ARTICLE:
★ ★ ★ ★ ★
Description: Transforms the first argument to an integer
Input:
- input - Object of string or numeric type
Returns: Integer version of the first argument

`TO_LONG`

Description: Transforms the first argument to a long integer
Input:
- input - Object of string or numeric type
Returns: Long version of the first argument

`TO_LOWER`

Description: Transforms the first argument to a lowercase string
Input:
- input - String
Returns: Lowercase string

`TO_STRING`

Description: Transforms the first argument to a string
Input:
- input - Object
Returns: String

`TO_UPPER`

Description: Transforms the first argument to an uppercase string
Input:
- input - String
Returns: Uppercase string

`TRIM`

Description: Trims whitespace from both sides of a string.
Input:
- input - String
Returns: String

`URL_TO_HOST`

Description: Extract the hostname from a URL.
Input:
- url - URL in String form
Returns: The hostname from the URL as a String. e.g. URL_TO_HOST(‘http://www.yahoo.com/foo’) would yield ‘www.yahoo.com’

`URL_TO_PATH`

Description: Extract the path from a URL.
Input:
- url - URL in String form
Returns: The path from the URL as a String. e.g. URL_TO_PATH(‘http://www.yahoo.com/foo’) would yield ‘foo’

`URL_TO_PORT`

Description: Extract the port from a URL. If the port is not explicitly stated in the URL, then an implicit port is inferred based on the protocol.
Input:
- url - URL in string form
Returns: The port used in the URL as an integer (for example, URL_TO_PORT(‘http://www.yahoo.com/foo’) would yield 80)

`URL_TO_PROTOCOL`

Description: Extract the protocol from a URL.
Input:
- url - URL in String form
Returns: The protocol from the URL as a String. e.g. URL_TO_PROTOCOL(‘http://www.yahoo.com/foo’) would yield ‘http’

`WEEK_OF_MONTH`

Description: The numbered week within the month. The first week within the month has a value of 1.
Input:
- dateTime - The datetime as a long representing the milliseconds since unix epoch
Returns: The numbered week within the month.

`WEEK_OF_YEAR`

Description: The numbered week within the year. The first week in the year has a value of 1.
Input:
- dateTime - The datetime as a long representing the milliseconds since unix epoch
Returns: The numbered week within the year.

`YEAR`

Description: The number representing the year.
Input:
- dateTime - The datetime as a long representing the milliseconds since unix epoch
Returns: The current year

The following is an example query (i.e. a function which returns a boolean) which would be seen possibly in threat triage:

IN_SUBNET( ip, '192.168.0.0/24') or ip in [ '10.0.0.1', '10.0.0.2' ] or exists(is_local)
★ ★ ★ ★ ★
EXTRACTED ENTRIES:
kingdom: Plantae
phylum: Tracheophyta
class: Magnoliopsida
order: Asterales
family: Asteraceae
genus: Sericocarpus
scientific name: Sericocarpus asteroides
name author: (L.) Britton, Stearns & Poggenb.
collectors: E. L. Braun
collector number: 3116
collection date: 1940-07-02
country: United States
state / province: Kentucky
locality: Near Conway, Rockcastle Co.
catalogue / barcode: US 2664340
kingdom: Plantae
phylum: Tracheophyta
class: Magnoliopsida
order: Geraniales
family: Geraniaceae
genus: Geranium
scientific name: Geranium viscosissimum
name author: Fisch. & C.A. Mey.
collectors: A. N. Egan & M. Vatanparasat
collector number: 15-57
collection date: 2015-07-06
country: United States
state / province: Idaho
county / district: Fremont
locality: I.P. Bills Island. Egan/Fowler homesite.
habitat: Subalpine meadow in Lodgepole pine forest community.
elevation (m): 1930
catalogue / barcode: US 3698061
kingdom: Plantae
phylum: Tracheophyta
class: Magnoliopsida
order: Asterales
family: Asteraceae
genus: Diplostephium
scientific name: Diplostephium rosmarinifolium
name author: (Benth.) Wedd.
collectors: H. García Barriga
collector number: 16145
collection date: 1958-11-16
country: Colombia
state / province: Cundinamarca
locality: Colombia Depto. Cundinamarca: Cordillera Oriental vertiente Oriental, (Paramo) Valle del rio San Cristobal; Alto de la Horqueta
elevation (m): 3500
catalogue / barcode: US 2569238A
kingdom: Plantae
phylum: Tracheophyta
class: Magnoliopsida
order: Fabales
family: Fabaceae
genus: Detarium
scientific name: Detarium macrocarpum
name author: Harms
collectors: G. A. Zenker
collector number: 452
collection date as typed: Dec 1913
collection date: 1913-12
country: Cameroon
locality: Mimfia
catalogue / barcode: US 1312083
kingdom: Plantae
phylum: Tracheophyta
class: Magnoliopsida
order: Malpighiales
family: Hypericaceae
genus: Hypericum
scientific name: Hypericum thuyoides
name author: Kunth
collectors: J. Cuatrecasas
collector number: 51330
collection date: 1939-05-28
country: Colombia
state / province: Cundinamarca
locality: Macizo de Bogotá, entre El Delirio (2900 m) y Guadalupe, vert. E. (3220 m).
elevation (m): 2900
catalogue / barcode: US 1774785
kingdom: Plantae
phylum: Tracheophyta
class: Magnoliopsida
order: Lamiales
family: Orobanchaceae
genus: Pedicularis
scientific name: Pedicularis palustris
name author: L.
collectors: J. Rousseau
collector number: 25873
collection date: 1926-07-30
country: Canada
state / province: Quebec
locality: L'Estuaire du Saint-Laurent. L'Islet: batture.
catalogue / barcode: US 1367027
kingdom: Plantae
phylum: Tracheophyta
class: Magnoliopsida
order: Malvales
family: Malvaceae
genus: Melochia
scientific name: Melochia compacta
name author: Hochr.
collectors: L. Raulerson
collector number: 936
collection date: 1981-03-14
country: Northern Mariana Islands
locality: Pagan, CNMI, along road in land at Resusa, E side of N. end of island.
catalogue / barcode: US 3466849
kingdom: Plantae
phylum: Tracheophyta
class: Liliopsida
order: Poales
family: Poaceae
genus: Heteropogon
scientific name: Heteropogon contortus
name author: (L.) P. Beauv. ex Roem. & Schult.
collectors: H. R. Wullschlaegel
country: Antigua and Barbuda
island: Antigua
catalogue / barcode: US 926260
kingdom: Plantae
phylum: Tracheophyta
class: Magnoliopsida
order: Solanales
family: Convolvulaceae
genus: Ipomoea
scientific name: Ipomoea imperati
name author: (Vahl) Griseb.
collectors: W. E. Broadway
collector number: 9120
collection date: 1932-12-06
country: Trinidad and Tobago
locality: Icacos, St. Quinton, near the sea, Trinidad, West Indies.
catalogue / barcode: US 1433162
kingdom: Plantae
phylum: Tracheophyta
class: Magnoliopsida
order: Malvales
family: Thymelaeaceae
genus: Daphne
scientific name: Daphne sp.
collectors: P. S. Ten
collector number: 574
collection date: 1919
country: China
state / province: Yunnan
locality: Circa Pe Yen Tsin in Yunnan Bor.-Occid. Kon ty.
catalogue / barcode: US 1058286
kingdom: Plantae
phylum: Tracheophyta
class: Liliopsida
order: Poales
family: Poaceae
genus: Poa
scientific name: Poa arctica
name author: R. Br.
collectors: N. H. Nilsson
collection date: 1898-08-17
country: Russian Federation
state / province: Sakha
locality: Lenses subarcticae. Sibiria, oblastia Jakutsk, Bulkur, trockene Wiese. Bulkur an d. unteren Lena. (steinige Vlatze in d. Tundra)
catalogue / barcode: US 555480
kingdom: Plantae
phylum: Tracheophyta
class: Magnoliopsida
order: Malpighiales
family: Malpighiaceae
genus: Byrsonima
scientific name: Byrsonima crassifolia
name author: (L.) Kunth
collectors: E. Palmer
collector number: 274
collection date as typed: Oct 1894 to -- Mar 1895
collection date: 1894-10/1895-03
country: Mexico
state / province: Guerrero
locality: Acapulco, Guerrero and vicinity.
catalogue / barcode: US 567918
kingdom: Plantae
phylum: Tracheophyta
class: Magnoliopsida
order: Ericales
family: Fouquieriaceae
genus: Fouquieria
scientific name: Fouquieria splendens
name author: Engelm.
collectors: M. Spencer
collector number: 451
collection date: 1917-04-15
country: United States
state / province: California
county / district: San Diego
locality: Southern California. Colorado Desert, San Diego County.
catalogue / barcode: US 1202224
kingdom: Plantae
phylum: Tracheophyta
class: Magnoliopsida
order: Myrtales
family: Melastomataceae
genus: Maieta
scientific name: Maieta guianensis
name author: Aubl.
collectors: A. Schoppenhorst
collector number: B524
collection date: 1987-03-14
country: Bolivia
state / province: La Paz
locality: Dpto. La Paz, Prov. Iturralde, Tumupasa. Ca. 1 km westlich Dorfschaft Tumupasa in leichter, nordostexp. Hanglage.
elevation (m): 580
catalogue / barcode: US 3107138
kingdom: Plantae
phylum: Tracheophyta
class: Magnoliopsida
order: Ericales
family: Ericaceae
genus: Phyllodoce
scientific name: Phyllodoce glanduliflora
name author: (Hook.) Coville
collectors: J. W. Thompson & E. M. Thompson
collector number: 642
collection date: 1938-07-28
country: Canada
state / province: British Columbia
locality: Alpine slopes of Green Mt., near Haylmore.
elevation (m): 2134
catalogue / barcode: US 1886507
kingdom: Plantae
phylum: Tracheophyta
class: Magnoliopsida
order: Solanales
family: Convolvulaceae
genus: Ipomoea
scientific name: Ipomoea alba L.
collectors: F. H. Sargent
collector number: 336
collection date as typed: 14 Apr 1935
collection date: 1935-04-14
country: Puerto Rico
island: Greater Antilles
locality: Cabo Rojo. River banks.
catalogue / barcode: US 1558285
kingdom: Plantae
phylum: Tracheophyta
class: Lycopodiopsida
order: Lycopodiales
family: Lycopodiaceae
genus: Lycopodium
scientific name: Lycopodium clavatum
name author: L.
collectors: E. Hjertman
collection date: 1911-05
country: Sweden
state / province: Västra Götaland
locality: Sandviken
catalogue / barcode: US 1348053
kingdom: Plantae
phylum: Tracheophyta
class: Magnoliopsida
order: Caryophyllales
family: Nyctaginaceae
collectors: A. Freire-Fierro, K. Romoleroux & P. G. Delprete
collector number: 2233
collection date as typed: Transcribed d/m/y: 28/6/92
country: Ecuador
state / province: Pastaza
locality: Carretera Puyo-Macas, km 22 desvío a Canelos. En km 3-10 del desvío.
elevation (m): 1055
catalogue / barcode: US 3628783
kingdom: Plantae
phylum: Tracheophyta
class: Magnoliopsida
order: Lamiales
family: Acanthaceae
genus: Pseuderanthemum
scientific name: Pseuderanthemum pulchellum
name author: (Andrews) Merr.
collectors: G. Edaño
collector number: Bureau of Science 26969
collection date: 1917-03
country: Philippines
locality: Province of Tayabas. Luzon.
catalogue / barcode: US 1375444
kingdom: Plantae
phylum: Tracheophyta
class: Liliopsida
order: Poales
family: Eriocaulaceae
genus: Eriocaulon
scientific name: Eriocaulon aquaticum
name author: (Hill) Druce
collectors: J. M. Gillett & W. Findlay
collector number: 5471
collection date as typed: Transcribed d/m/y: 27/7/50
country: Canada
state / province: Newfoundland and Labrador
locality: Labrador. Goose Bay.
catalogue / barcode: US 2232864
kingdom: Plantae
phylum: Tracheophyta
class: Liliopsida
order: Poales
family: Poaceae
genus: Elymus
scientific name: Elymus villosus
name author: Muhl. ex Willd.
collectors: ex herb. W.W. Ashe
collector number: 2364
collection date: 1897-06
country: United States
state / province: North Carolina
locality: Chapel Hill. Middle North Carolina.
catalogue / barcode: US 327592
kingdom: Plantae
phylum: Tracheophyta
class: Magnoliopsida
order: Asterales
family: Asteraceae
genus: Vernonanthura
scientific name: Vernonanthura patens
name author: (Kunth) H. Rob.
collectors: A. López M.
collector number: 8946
★ ★ ★ ★ ★
LIST OF TASKS:
1. In the function reference, what does URL_TO_PORT do when the URL does not explicitly state a port?
2. Summarize the function reference in two sentences.
3. Extend the function reference from where it stops.

EXPECTED RESULTS:
1. It infers an implicit port based on the protocol.

2. The function reference describes functions that transform a value to a long, a lowercase or uppercase string, or a string, or that trim whitespace from a string. It also covers functions that extract the host, path, port or protocol from a URL and functions that give the week of the month, week of the year or year from a datetime in milliseconds since the unix epoch, and it ends with an example boolean query that might be seen in threat triage.

3.
This evaluates to true precisely when one of the following is true:

The value of the ip field is in the 192.168.0.0/24 subnet
The value of the ip field is 10.0.0.1 or 10.0.0.2
The field is_local exists

The following is an example transformation which might be seen in a field transformation:

TO_EPOCH_TIMESTAMP(timestamp, 'yyyy-MM-dd HH:mm:ss', MAP_GET(dc, dc2tz, 'UTC'))

For a message with a timestamp and dc field, we want to set the transform the timestamp to an epoch timestamp given a timezone which we will lookup in a separate map, called dc2tz.

This will convert the timestamp field to an epoch timestamp based on the

Format yyyy-MM-dd HH:mm:ss
The value in dc2tz associated with the value associated with field dc, defaulting to UTC

Stellar Benchmarks

A microbenchmarking utility is included to assist in executing microbenchmarks for Stellar functions. The utility can be executed via maven using the exec plugin, like so, from the metron-common directory:

mvn -DskipTests clean package && \
mvn exec:java -Dexec.mainClass="org.apache.metron.common.stellar.benchmark.StellarMicrobenchmark" -Dexec.args="..."

where exec.args can be one of the following:

    -e,--expressions <FILE>   Stellar expressions
    -h,--help                 Generate Help screen
    -n,--num_times <NUM>      Number of times to run per expression (after
                              warmup). Default: 1000
    -o,--output <FILE>        File to write output.
    -p,--percentiles <NUM>    Percentiles to calculate per run. Default:
                              50.0,75.0,95.0,99.0
    -v,--variables <FILE>     File containing a JSON Map of variables to use
    -w,--warmup <NUM>         Number of times for warmup per expression.
                              Default: 100

For instance, to run with a set of Stellar expression in file /tmp/expressions.txt:

 # simple functions
 TO_UPPER('casey')
 TO_LOWER(name)
 # math functions
 1 + 2*(3 + int_num) / 10.0
 1.5 + 2*(3 + double_num) / 10.0
 # conditionals
 if ('foo' in ['foo']) OR one == very_nearly_one then 'one' else 'two'
 1 + 2*(3 + int_num) / 10.0
 #Network funcs
 DOMAIN_TO_TLD(domain)
 DOMAIN_REMOVE_SUBDOMAINS(domain)

And variables in file /tmp/variables.json:

{
  "name" : "casey",
  "int_num" : 1,
  "double_num" : 17.5,
  "one" : 1,
  "very_nearly_one" : 1.000001,
  "domain" : "www.google.com"
}

Written to file /tmp/output.txt would be the following command:

mvn -DskipTests clean package && \
mvn exec:java -Dexec.mainClass="org.apache.metron.common.stellar.benchmark.StellarMicrobenchmark" \
-Dexec.args="-e /tmp/expressions.txt -v /tmp/variables.json -o ./output.json"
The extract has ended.